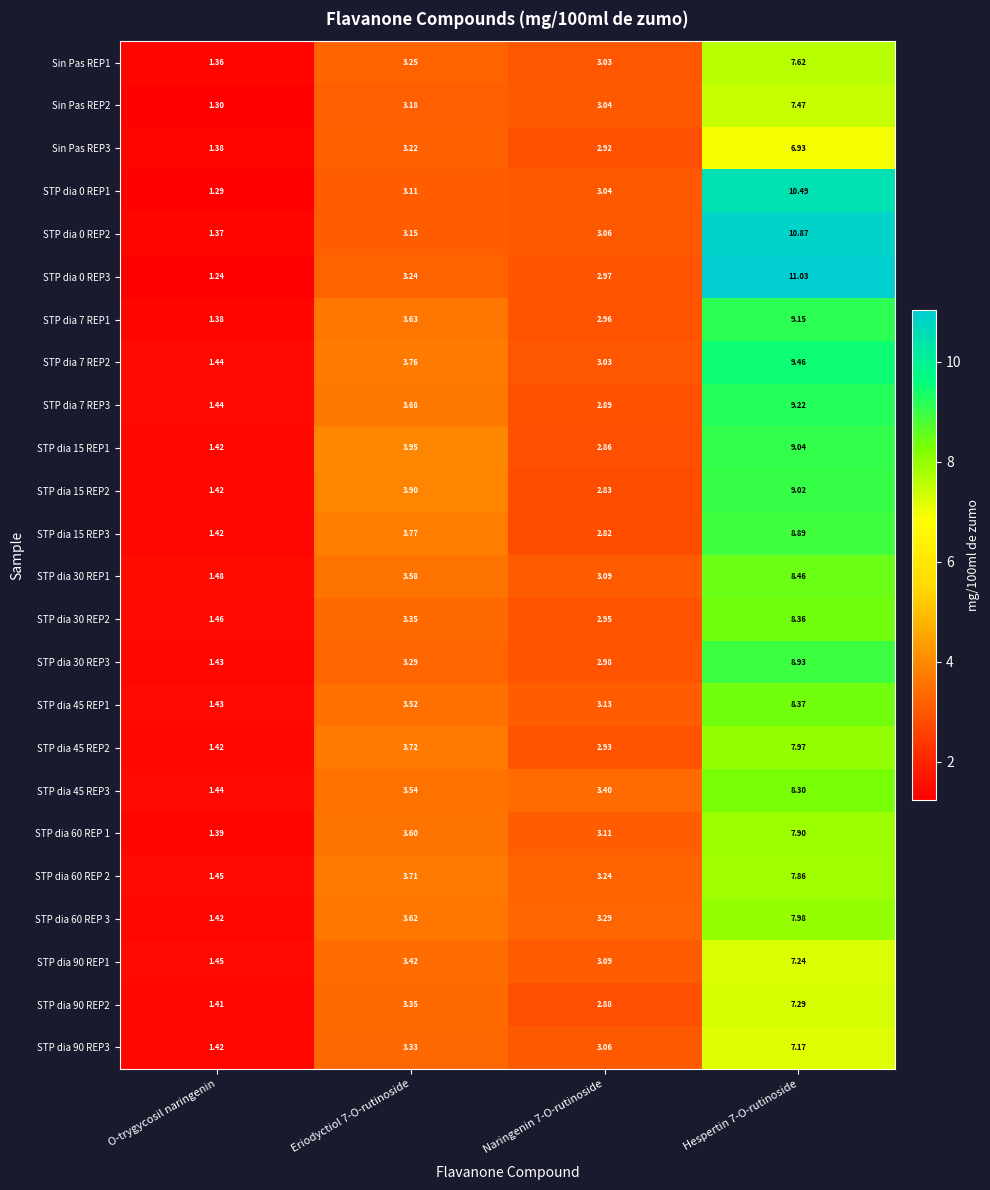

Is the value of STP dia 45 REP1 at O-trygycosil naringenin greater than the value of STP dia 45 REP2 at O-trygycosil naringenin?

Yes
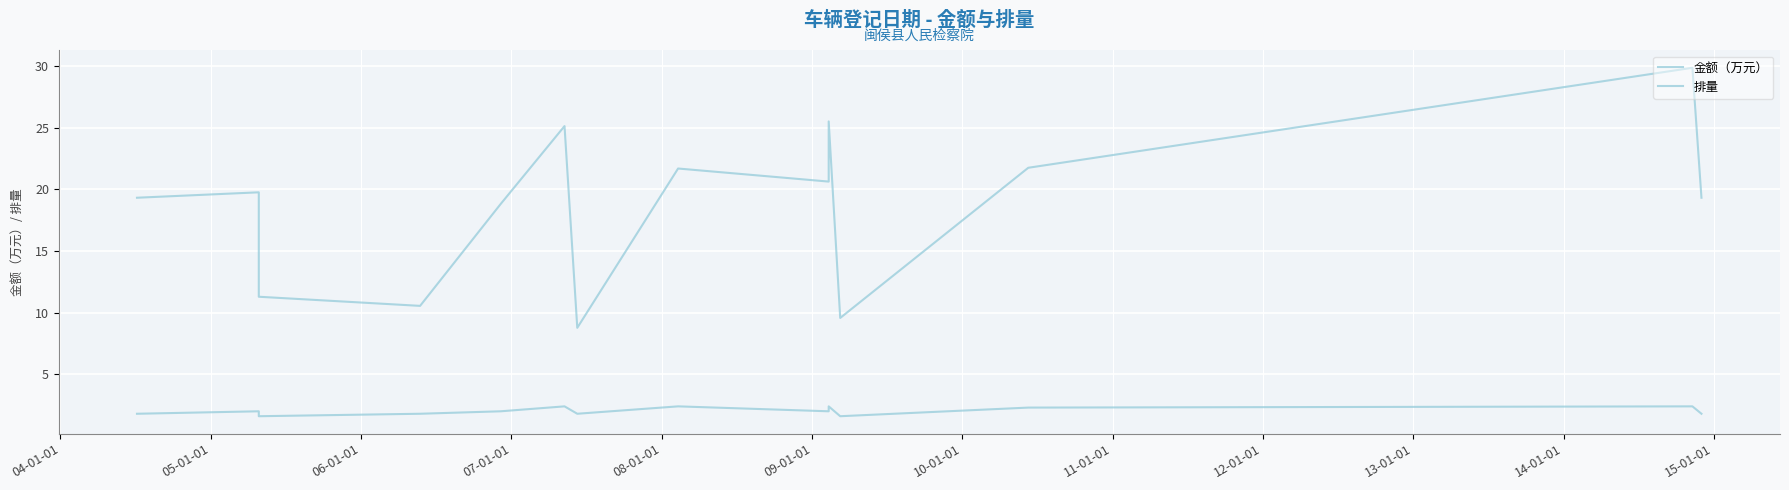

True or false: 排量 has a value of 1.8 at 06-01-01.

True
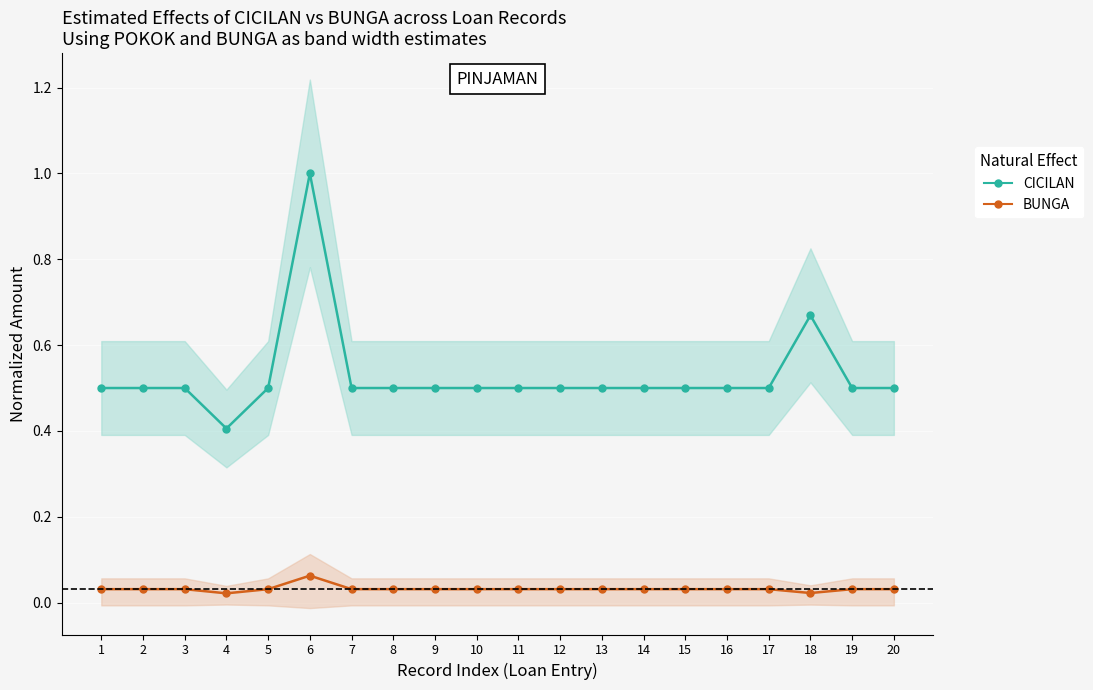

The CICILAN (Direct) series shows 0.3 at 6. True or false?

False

☆ ☆ ☆ ☆

> [What the exercise asks]
Put the rows from the line containing "True or false: 排量" through the end of the rows, inclusive, into a numbered list. Leave out blank lines and pictures.

> [Expected output]
1. True or false: 排量 has a value of 1.8 at 06-01-01.
2. True
3. The CICILAN (Direct) series shows 0.3 at 6. True or false?
4. False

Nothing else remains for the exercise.